There have been a significant number of temporary helicopter landing sites throughout the range used by Hydro Tasmania and mineral exploration activities - but no inventory is known of these locations.

== Historical features and recent sites ==

===Tramways and railways===
- Comstock Tram around the slopes of Mount Lyell - not to be confused with a tramway with same name out of Zeehan.
- Lake Margaret Tram at western side of Mount Sedgwick
- North Mount Lyell Railway Linda Valley, along King River Valley, through the Crotty and Darwin townsites to Pillinger and Kelly Basin.

===Townsites===
- Crotty on the eastern slopes of Mount Jukes
- Darwin on the eastern slopes of Mount Darwin
- Gormanston on the northern slopes of Mount Owen
- Lake Margaret precinct
- Linda in the Linda Valley between Mounts Owen and Lyell
- Tullah amidst Lake Rosebery
- Rosebery
- Williamsford

===Mine sites===
- Henty Gold Mine
- Mount Jukes Mine sites on the upper slopes -including 'Lake Jukes Mine'

===Hydro sites===
- Anthony Power Station
- Bastyan Power Station
- Crotty Dam
- Darwin Dam
- John Butters Power Station
- Lake Margaret Power Station
- Franklin River proposed power development - cancelled in the 1980s
- Gordon River proposed power development - cancelled in the 1980s

===Main roads===
- Lyell Highway [A10] in the Linda Valley between Mounts Owen and Lyell
- The Henty River Rd [B24] From Henty Glacial Moraine to the Lake Murchison Dam (Anthony Power Station) and Tullah

===Walking tracks===
Numerous historic walking tracks were started in the nineteenth and twentieth century; some survive, some are overgrown.

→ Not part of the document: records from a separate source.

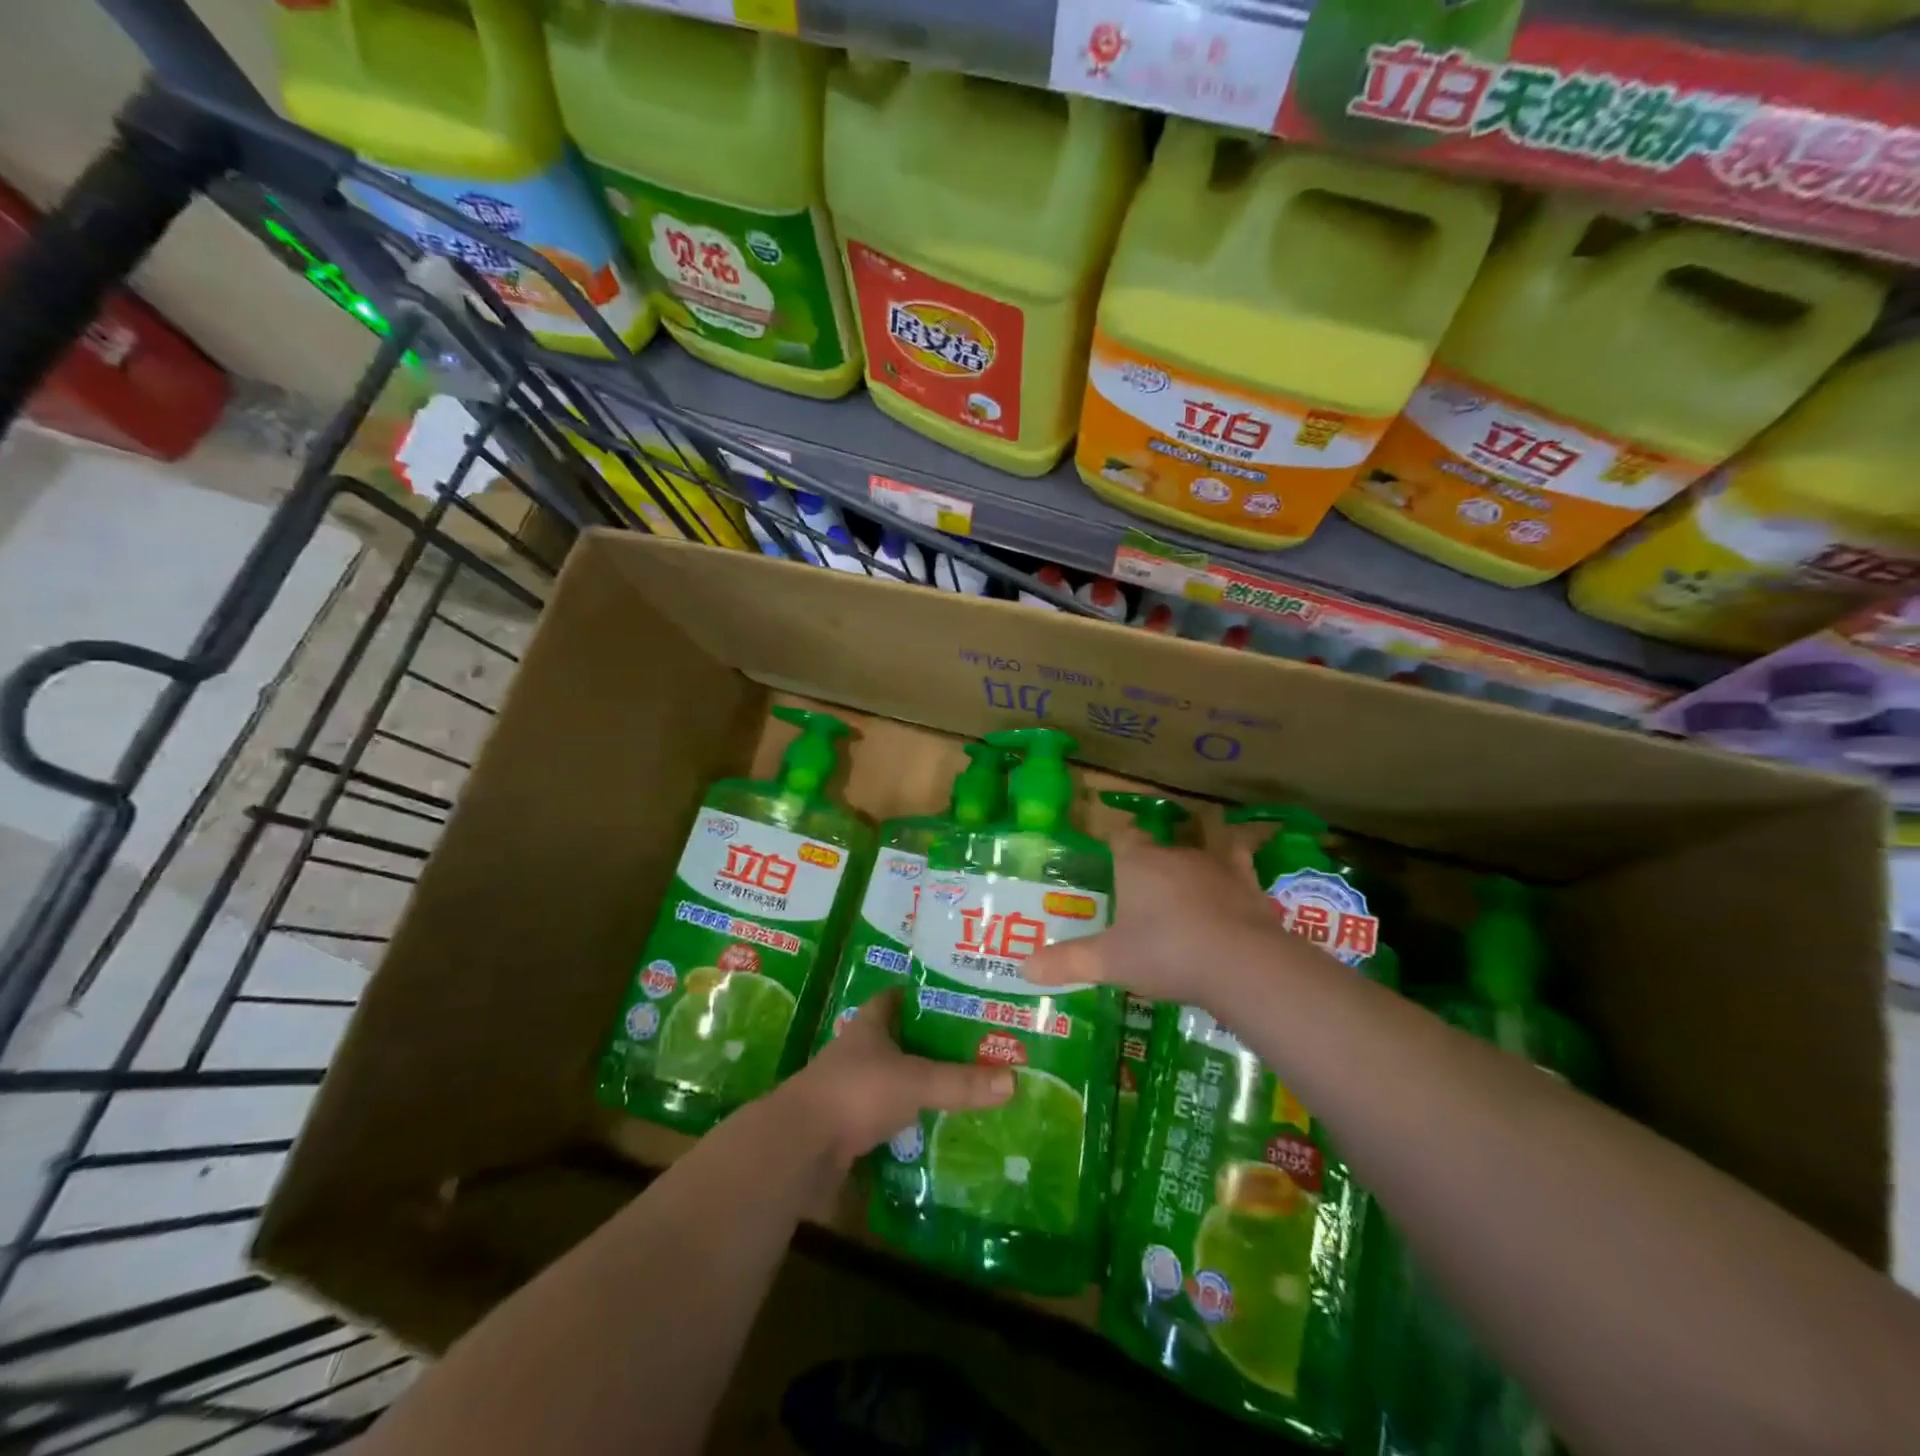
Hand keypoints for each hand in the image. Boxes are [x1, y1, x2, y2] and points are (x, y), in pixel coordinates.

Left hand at [783, 989, 1012, 1168]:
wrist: (800, 1147)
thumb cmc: (856, 1092)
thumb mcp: (915, 1082)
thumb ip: (960, 1082)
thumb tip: (1013, 1080)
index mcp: (869, 1027)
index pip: (894, 997)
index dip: (919, 993)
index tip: (953, 995)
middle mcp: (857, 1053)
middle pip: (897, 1041)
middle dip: (928, 1044)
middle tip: (972, 1046)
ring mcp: (849, 1091)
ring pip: (891, 1081)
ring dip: (918, 1086)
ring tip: (962, 1089)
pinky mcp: (846, 1128)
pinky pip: (885, 1121)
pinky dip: (907, 1125)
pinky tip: (935, 1133)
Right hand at [1021, 827, 1291, 1007]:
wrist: (1241, 963)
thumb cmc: (1166, 953)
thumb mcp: (1110, 963)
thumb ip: (1067, 962)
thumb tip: (1024, 968)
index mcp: (1138, 863)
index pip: (1121, 836)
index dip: (1114, 844)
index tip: (1109, 859)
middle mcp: (1174, 854)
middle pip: (1156, 850)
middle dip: (1147, 867)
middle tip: (1137, 898)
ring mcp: (1215, 866)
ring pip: (1194, 856)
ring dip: (1186, 872)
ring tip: (1180, 900)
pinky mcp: (1247, 884)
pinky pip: (1238, 865)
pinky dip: (1233, 870)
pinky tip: (1235, 879)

The most famous of the track makers was Thomas Bather Moore. He named many features including Mount Strahan, the Thureau Hills and the Tofft River.

==Geological mapping==
A major mapping of the region of the range was conducted between 1986 and 1993

- Map 1. Geology of the Mt. Charter-Hellyer area.
- Map 2. Geology of Rosebery-Mt. Black area.
- Map 3. Geology of the Henty River-Mt. Read area
- Map 4. Geology of the Mt. Murchison area
- Map 5. Geology of the Tyndall Range area
- Map 6. Geological compilation map of the Mount Read volcanics & associated rocks, Hellyer to south Darwin Peak
- Map 7. Geology of the Back Peak-Cradle Mountain Link Road area (not West Coast Range area)
- Map 8. Geology of the Mt. Cattley-Mt. Tor area (not West Coast Range area)
- Map 9. Geology of the Winterbrook-Moina area (not West Coast Range area)
- Map 10. Geology of the Elliott Bay-Mt. Osmund area (not West Coast Range area)
- Map 11. Geology of the Wanderer River-Moores Valley area (not West Coast Range area)
- Map 12. Geology of the D'Aguilar Range area (not West Coast Range area)
- Map 13. Geology of the Mt. Jukes-Mt. Darwin area.